Among the entries that follow, the required portion opens with the line containing "Комментарии (0)" and closes with the line containing "жениями Части 2 Статьи 437 Гражданского". Give that portion again exactly, and nothing else.

Page-level text extractions:

---

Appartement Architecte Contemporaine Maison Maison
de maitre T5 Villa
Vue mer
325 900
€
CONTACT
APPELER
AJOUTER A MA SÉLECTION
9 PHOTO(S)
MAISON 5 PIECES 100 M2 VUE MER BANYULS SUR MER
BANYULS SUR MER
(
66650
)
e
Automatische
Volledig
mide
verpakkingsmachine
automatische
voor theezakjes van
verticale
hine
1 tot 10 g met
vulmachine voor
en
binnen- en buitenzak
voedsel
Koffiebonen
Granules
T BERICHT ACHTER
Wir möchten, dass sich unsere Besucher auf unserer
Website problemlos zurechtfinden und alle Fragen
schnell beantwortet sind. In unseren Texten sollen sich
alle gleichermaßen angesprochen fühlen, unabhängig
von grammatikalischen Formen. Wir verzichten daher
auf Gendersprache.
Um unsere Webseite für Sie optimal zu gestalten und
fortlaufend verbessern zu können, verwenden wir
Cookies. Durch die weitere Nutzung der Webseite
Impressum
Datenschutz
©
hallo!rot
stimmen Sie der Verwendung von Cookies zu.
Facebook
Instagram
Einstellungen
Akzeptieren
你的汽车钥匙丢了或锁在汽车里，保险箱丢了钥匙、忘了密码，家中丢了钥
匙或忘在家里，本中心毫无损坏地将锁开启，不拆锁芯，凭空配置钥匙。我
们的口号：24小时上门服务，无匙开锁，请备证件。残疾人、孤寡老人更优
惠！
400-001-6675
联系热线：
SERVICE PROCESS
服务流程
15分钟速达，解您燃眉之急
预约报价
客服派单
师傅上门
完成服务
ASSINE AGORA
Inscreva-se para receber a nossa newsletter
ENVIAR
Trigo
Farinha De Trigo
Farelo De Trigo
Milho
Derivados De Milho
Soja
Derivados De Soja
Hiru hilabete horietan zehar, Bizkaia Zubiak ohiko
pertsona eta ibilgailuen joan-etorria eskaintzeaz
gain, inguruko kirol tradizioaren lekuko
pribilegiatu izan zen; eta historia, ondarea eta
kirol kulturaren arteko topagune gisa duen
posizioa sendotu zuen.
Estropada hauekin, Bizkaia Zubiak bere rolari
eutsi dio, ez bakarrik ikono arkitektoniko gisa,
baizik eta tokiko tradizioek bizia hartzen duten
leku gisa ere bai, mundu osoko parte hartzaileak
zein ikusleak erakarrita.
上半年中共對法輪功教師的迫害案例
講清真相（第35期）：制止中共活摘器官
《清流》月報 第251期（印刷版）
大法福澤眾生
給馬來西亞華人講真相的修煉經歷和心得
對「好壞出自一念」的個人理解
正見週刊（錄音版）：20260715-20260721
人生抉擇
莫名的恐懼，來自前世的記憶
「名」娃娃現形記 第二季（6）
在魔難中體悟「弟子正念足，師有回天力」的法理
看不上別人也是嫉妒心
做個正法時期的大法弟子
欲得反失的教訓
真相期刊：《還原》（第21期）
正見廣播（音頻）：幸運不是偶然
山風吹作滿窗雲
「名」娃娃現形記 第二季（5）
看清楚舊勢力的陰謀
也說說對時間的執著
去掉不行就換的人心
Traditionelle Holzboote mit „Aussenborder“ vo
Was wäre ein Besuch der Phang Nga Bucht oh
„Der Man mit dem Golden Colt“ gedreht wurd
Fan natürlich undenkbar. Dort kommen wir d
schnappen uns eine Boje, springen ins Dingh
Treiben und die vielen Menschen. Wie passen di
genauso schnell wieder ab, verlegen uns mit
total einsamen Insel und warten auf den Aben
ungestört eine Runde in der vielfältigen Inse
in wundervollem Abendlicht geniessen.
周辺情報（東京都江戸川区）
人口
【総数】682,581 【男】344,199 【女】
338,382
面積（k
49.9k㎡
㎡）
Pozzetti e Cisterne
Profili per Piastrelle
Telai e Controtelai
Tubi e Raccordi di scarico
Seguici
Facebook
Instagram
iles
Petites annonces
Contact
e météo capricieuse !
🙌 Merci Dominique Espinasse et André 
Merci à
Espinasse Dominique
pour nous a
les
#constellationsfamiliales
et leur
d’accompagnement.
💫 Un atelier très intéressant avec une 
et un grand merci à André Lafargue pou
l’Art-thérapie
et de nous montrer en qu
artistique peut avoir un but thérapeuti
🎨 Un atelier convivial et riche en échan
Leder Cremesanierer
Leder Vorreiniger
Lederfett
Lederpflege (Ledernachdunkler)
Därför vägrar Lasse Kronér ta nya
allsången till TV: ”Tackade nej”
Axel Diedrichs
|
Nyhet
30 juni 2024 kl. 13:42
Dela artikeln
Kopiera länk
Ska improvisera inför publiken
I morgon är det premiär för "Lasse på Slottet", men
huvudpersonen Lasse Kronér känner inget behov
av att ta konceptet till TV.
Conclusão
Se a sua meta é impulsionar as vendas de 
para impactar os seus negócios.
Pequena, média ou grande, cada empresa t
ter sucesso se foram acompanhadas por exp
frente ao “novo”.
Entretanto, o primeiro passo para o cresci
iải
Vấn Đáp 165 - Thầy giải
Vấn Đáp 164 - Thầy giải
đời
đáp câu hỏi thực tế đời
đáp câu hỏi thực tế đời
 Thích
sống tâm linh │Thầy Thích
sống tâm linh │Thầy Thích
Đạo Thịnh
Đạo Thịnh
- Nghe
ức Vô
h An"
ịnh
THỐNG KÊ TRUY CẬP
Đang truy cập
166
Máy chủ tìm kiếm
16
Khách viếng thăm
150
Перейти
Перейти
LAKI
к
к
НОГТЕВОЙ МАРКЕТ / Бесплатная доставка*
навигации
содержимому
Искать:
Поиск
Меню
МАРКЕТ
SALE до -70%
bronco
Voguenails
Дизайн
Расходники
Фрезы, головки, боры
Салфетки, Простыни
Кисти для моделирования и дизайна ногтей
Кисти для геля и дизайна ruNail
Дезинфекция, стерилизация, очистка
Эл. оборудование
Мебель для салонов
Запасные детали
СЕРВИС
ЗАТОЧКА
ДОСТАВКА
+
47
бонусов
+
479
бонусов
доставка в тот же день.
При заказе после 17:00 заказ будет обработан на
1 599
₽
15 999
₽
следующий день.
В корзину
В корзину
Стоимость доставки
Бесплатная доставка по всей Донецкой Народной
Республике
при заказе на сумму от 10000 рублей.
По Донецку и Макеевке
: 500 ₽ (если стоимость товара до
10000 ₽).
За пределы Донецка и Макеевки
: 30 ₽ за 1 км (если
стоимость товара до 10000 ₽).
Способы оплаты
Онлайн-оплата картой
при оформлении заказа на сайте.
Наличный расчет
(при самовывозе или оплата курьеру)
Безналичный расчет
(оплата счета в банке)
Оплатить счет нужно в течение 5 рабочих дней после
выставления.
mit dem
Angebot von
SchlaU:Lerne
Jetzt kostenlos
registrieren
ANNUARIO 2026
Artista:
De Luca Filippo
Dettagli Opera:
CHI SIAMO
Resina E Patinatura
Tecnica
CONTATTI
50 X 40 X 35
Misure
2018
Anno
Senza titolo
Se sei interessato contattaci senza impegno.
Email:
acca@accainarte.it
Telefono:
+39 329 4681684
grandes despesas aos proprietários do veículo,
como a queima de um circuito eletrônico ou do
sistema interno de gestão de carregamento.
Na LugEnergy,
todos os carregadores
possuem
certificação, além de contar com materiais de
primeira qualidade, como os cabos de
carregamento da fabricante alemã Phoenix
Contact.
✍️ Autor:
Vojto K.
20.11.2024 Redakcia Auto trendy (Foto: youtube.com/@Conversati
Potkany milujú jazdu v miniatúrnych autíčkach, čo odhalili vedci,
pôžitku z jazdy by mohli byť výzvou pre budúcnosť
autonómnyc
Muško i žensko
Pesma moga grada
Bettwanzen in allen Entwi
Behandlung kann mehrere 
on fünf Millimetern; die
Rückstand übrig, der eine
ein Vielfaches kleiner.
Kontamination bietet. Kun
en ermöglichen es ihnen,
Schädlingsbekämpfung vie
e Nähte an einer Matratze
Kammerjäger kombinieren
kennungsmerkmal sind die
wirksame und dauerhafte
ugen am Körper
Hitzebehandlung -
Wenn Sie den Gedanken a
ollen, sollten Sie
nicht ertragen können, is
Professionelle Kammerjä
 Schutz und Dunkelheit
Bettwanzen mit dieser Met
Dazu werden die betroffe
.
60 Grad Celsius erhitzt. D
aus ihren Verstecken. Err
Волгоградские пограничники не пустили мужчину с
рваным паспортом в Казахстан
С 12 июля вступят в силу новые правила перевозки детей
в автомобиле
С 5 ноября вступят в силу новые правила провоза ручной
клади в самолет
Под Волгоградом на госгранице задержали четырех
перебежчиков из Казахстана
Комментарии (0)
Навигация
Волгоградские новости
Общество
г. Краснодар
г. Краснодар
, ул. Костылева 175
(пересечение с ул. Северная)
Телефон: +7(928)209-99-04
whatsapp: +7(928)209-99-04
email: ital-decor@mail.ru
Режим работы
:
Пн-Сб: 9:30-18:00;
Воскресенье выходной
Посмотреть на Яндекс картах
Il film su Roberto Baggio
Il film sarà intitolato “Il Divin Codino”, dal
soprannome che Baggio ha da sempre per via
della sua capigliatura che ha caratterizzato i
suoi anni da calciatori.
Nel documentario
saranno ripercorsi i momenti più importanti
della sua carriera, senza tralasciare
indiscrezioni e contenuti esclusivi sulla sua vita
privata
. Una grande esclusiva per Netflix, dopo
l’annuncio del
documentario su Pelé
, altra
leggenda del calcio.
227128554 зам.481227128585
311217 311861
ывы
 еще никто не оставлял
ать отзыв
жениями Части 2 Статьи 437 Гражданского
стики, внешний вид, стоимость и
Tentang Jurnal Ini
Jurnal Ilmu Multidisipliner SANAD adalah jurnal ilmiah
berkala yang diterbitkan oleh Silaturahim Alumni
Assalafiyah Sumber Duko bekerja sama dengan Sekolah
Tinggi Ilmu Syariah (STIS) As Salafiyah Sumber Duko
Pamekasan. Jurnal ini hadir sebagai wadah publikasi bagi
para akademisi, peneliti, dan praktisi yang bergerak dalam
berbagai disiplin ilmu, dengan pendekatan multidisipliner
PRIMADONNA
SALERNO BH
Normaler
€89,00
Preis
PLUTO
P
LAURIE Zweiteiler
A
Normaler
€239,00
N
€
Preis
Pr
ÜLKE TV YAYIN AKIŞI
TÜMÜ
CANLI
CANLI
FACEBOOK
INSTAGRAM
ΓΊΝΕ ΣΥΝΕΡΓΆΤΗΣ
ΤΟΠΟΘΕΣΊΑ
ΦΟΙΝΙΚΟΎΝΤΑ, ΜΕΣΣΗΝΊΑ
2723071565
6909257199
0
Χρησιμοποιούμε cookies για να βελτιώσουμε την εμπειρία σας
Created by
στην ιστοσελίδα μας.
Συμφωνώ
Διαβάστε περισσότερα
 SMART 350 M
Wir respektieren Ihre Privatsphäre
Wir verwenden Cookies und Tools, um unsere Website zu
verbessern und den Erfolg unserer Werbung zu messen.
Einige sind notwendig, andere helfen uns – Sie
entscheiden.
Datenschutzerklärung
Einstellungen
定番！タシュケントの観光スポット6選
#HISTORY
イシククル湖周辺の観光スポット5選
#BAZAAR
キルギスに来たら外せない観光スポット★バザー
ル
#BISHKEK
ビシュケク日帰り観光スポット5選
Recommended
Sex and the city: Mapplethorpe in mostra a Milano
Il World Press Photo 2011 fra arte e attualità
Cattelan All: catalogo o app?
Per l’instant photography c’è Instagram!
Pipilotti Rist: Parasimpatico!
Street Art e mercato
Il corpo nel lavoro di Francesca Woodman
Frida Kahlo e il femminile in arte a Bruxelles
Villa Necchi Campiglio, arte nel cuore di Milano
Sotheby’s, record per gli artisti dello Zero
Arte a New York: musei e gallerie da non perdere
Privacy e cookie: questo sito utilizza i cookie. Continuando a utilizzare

---

# Output of the task
Комментарии (0)
Навигация
Волгоградские новости
Общество
г. Краснодар
г. Краснодар
, ул. Костылева 175
(пересечение с ул. Северная)
Телефон: +7(928)209-99-04
whatsapp: +7(928)209-99-04
email: ital-decor@mail.ru
Режим работы
:
Пн-Сб: 9:30-18:00;
Воскресенье выходной
Посмотреть на Яндекс картах
Il film su Roberto Baggio
Il film sarà intitolato “Il Divin Codino”, dal
soprannome che Baggio ha da sempre per via
della sua capigliatura che ha caratterizzato i
suoi anni da calciatori.
Nel documentario
saranno ripercorsi i momenti più importanti
della sua carriera, senza tralasciare
indiscrezioni e contenuti esclusivi sulla sua vita
privata
. Una grande esclusiva per Netflix, dopo
l’annuncio del
documentario su Pelé
, altra
leggenda del calcio.
227128554 зам.481227128585
311217 311861
ывы
 еще никто не оставлял
ать отзыв
жениями Части 2 Статьи 437 Гражданского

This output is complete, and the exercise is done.